■ ENREGISTREMENTS FOURNIS:

⟨

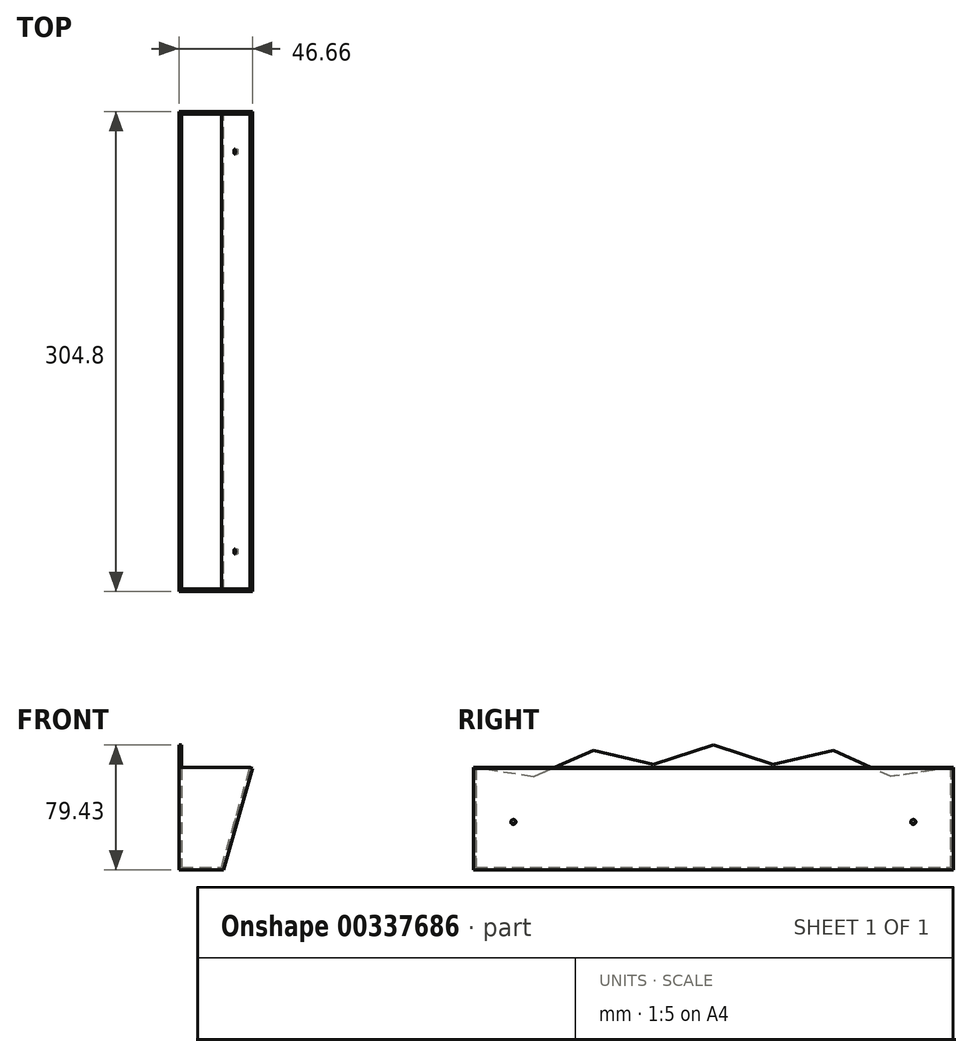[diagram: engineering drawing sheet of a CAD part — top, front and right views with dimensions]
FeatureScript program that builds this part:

⟩
⟨

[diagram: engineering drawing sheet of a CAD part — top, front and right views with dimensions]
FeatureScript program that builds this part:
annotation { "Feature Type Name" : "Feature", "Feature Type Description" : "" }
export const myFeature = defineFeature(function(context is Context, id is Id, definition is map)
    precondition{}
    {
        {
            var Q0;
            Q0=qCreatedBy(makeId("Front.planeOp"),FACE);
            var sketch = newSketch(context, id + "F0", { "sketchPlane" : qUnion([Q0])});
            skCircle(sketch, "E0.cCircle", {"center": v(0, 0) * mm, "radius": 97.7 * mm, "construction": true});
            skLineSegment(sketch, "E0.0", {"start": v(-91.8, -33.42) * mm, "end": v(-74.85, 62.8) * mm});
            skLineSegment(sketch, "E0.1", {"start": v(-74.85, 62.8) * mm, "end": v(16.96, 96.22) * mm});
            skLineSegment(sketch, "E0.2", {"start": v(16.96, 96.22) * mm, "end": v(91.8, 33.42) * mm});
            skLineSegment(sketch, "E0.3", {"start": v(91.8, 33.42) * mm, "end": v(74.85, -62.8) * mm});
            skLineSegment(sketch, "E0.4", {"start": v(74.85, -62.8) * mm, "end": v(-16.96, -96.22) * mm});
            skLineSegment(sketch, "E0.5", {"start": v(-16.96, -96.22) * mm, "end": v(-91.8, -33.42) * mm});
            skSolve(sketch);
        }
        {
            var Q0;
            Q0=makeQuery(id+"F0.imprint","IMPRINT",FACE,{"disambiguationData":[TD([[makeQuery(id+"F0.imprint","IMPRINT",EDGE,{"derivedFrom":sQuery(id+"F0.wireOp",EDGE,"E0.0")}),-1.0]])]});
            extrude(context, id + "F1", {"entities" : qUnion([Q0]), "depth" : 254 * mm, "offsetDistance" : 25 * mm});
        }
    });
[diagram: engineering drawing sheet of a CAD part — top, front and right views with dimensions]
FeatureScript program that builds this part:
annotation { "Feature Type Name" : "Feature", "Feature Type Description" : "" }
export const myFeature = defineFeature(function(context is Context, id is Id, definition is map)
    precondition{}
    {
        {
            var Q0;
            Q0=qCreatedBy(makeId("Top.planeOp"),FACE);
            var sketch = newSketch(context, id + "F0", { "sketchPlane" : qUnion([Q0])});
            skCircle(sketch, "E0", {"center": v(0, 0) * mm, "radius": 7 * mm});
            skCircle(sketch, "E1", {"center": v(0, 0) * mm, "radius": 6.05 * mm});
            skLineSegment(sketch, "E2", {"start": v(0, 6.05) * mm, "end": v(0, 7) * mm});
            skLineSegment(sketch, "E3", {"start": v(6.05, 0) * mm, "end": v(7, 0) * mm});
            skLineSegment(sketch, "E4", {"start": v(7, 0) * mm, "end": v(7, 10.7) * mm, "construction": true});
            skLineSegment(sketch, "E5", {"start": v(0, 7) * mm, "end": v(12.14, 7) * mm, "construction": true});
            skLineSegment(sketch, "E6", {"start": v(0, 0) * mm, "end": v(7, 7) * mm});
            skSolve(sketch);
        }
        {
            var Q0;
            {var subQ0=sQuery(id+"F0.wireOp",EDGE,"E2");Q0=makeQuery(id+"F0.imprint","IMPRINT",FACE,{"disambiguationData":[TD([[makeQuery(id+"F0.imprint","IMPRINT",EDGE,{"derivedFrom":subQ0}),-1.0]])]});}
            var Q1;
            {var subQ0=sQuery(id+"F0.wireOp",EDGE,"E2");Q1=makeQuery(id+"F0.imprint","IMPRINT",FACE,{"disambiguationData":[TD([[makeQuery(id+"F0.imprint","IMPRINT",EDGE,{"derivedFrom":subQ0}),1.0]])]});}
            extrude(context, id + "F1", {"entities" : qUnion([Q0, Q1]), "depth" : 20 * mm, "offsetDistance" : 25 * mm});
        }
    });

⟩

■ TÂCHE:
Indiquez combien de lignes des enregistrements contiennent la chaîne « planeOp », en respectant la casse. Donnez seulement ce nombre.

■ RÉPONSE CI-DESSOUS:
2